Drive Capital leads round, joining Foundry Group and Arthur Ventures

Financial trends and news by Bambi Francisco Roizen
June 17, 2015
Short URL: http://vator.tv/n/3e42

Not even three years old, LeadPages has quickly climbed the fundraising ranks, as it just announced its Series B financing of $27 million Series B round of financing, led by Drive Capital, with participation from Foundry Group and Arthur Ventures.

Foundry and Arthur Ventures invested the initial Series A round in September 2013, and a subsequent round, totalling $11 million, bringing the total amount raised to $38 million, in just 2-1/2 years. 

So how does a company raise that much in such a short period of time? By growing to 35,000 customers paying around $40 a month for marketing tools that help them convert leads into customers.

LeadPages essentially provides digital marketing tools to enable small businesses (like lawyers, doctors), or bloggers and content creators, to drive more signups and/or increase conversion rates to programs. For instance, if you're a professional with a webinar or product you're trying to sell, you can use LeadPages to help drive more attendees to that webinar or to that product offering. 

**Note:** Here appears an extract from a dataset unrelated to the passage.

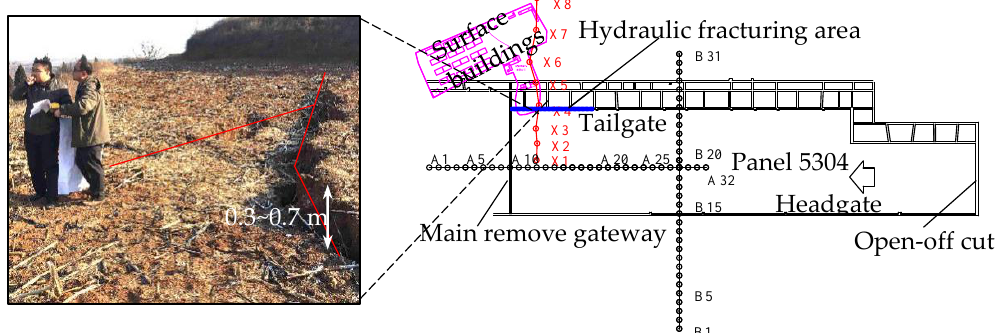
Figure 18. Surface stepped cracks at hydraulic fracturing area after mining.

"Our customers generally have two to 15 employees and they fall into different categories," explained Clay Collins, CEO and co-founder of LeadPages. "There's local businesses where the value of a lead is high - real estate agents or cosmetic doctors. Then there's professional bloggesr or content owners - anyone building an audience. Thirdly, there are people who sell their knowledge, like experts and consultants." 

LeadPages will help build landing pages for its customers and create campaigns to drive leads. In the past, this process could take two days of work. "We've taken [a process] that would take 30 to 40 hours and reduced it to five to 10 minutes," said Collins. 

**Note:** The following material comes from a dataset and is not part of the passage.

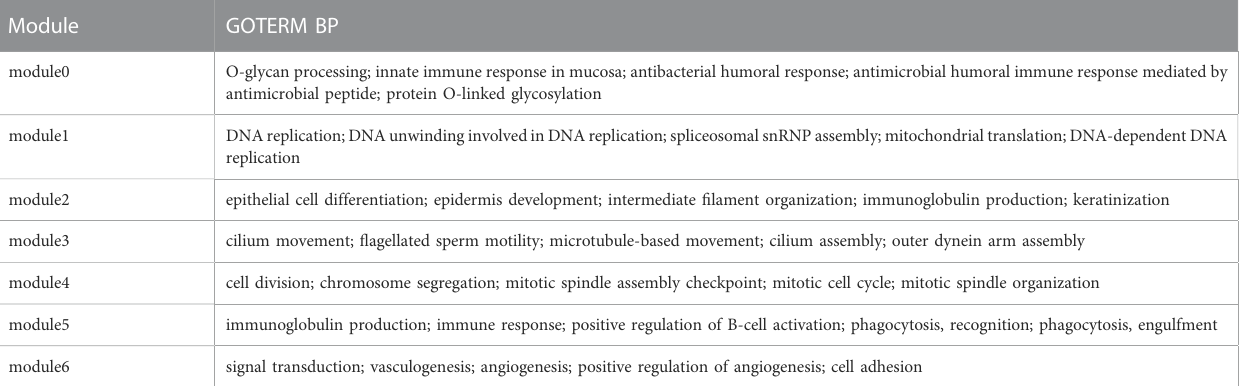
TABLE 2 GOTERM BP on LUSC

Collins, whose background is in marketing consulting, started writing a blog called the "Marketing Show," in which he analyzed landing pages he and his team created for their clients. In the comments, people would ask how to create landing pages with A/B testing and/or how to integrate leads into MailChimp or Hubspot. His expertise gained his readers' trust. And in 2012, he pre-sold the idea of creating an automated service to help people create their own fully-functional landing pages. He managed to pre-sell $40,000 worth of services in 2012, which was enough money to launch LeadPages in January 2013.